Mode Shift Omaha and Restoration Exchange Omaha spent the day at Omaha’s City Hall yesterday. We met with six City Council Members to discuss the City of Omaha/historic buildings/Omaha Performing Arts (OPA) agreements. Then, at the City Council meeting at 2pm yesterday, we spoke in opposition to the agreements. More than a dozen others spoke in opposition to the plans.
First, we would like to share a summary of our meetings with City Council Members yesterday. Most were sympathetic to our concerns and agreed that the agreements before them were less than ideal. They conceded, however, that they have no alternative for getting HDR’s headquarters office downtown. In other words, if they don’t approve the agreement, they fear that HDR will build in west Omaha or another city.
After our lengthy discussions with the Council Members, it is evident that most if not all Council Members will vote to approve the contract.
The good news is there appears to be other occasions during the process wherein OPA’s development plans for the area will need to go through City Council approval. When the aforementioned agreements are executed, the singular focus can and will be on OPA.
We want to thank those of you who wrote to your City Council Members about your concerns regarding this agreement. Your voice is extremely important. We urge you to continue sending e-mails and letters to the City Council between now and their vote on Feb. 23. Let’s keep the pressure on. We need to try to get the City Council to see that there are alternate ways to achieve their goals for Omaha’s economic and artistic growth while also meeting the needs of the general public.
Below is Mode Shift Omaha’s testimony that our Board President, Craig Moody, presented at the City Council meeting yesterday:
I’m here speaking on behalf of the Mode Shift Omaha board of directors.
Let me first say that HDR’s presence downtown is important to the City’s success. That is an unquestionable fact and we completely agree. We also acknowledge the positive impact that Omaha Performing Arts has on our community and we support a more appropriate expansion of the Holland Center. Both organizations represent economic, cultural, and professional assets to our community.
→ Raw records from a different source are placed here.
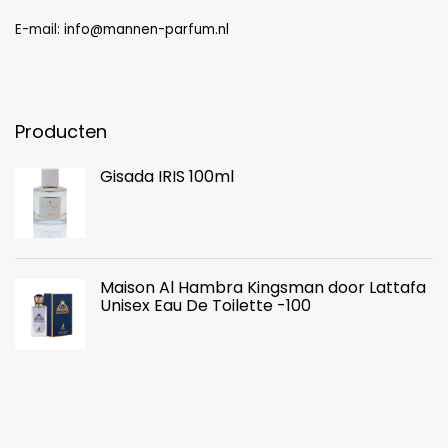
E-mail:
info@mannen-parfum.nl
Producten
Gisada IRIS 100ml
Maison Al Hambra Kingsman door Lattafa
Unisex Eau De Toilette -100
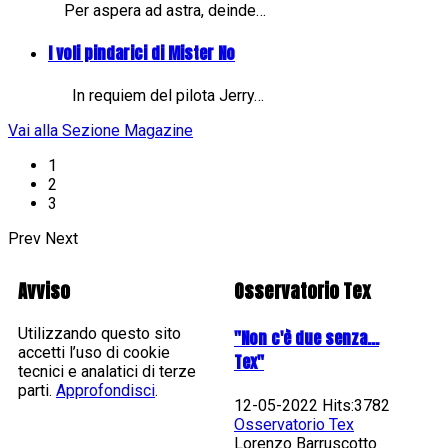
Per aspera ad astra, deinde…
I voli pindarici di Mister No
In requiem del pilota Jerry…
Vai alla Sezione Magazine
1
2
3
Prev
Next
Avviso
Osservatorio Tex
Utilizzando questo sito
"Non c'è due senza...
accetti l’uso di cookie
Tex"
tecnici e analatici di terze
parti.
Approfondisci
.
12-05-2022 Hits:3782
Osservatorio Tex
Lorenzo Barruscotto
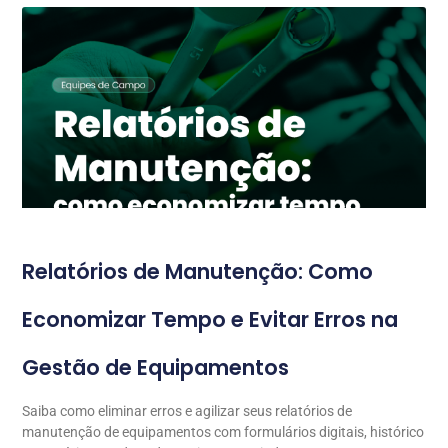
Relatórios de Manutenção: Como
Economizar Tempo e Evitar Erros na
Gestão de Equipamentos
Saiba como eliminar erros e agilizar seus relatórios de
manutenção de equipamentos com formulários digitais, histórico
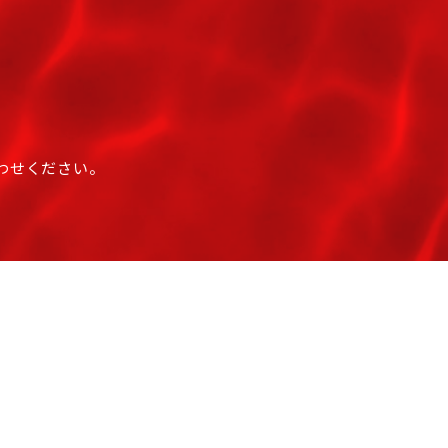
わせください。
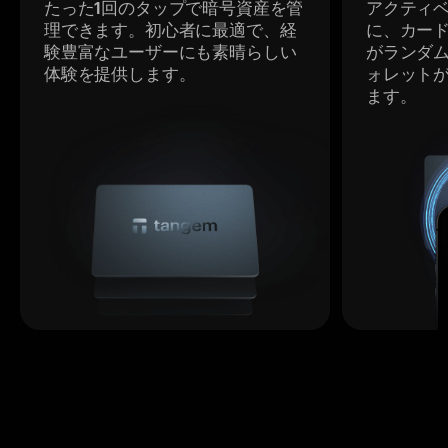
たった1回のタップで暗号資産を管
アクティ
理できます。初心者に最適で、経
に、カー
験豊富なユーザーにも素晴らしい
がランダ
体験を提供します。
ォレット
ます。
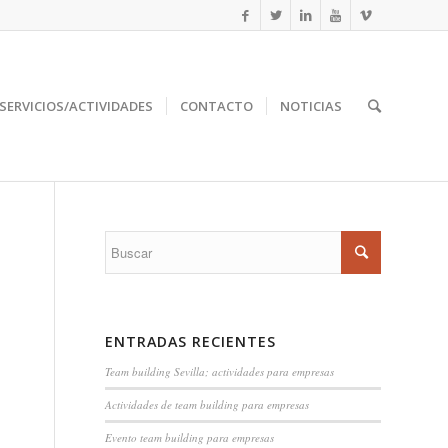
SERVICIOS/ACTIVIDADES
CONTACTO
NOTICIAS
ENTRADAS RECIENTES
Team building Sevilla; actividades para empresas
Actividades de team building para empresas
Evento team building para empresas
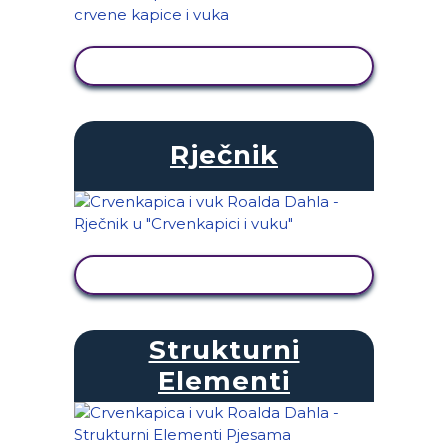
PRIKAŽI AKTIVNOST
Rječnik
PRIKAŽI AKTIVNOST
Strukturni
Elementi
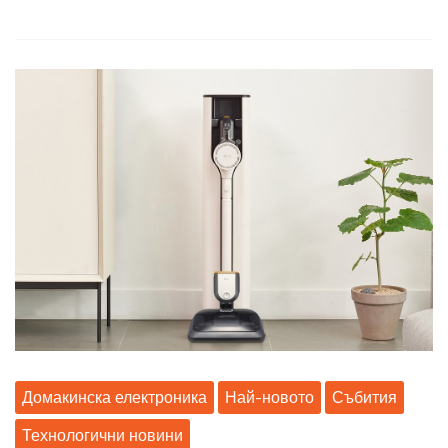
Домакинска електроника
Най-новото
Събития
Технологични новини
Throughout this process, those monitoring this project have been told at Planning Board and other meetings, that there are certain aspects of the project that aren’t part what in front of that body at that given time. Yet there’s no clearly articulated pathway for when the public should hop in to provide input.
So, today, we do want to offer two primary concerns with the arrangement.
First, Parking.
OPA has made it very clear that they desire to build a 520 stall parking garage. Meanwhile Omaha has an absolute over-abundance of parking downtown, which is well articulated in the City’s downtown master plan and the City’s 2014 Parking Study. At peak times, roughly 50% of downtown’s parking is unoccupied. Garages and parking lots, many of which are city owned and operated, sit vacant time and again.
Great cities are not great because of their abundant parking. My wife and I don’t visit Chicago because of their exceptional, inexpensive, always-available parking. These cities are great because of their interesting, diverse space types that are sewn consistently and continually together.
We find it troubling that the City has deemed it reasonable and appropriate to subsidize an unnecessary, private parking garage that will compete against the City’s own facilities AND diminish the quality of our downtown.
The three historic buildings in question are currently filled with a range of different uses that contribute in different ways to that growing district of the downtown. To remove those uses and replace them with primarily parking facilities dampens the potential vibrancy and mixture of different activities that are possible.
Our second concern is money.
There are many better ways to spend nearly $11 million in redevelopment bonds, and we’re not talking about potholes. The use of public dollars to purchase these historic buildings to be given to OPA, with no clearly articulated plan for how they will be used is inappropriate. To date, all the public has seen is a general list of OPA’s programmatic desires for the area and an image of a nondescript white box. We believe the public deserves a clearer picture for what we’re buying.
But the reality is the City is not buying these historic buildings. We’re buying HDR’s presence downtown, which, as we noted earlier, is crucial.
We understand and empathize the position the council is in. None of you want to be the Council Members that are responsible for HDR’s flee to a greenfield out west.
In two weeks, this will likely pass with a unanimous or near-unanimous vote, and we understand why. But that doesn’t hide the unfortunate manner in which the deal has been brokered, the inappropriate plans for too much parking, or the $11 million price tag.
But as we understand it, OPA’s more specific plans for their newly procured block will find their way before this Council again, and we look forward to the conversations that will transpire between now and then so that we can work together toward creating a vibrant, walkable, transit-oriented downtown that Omahans deserve.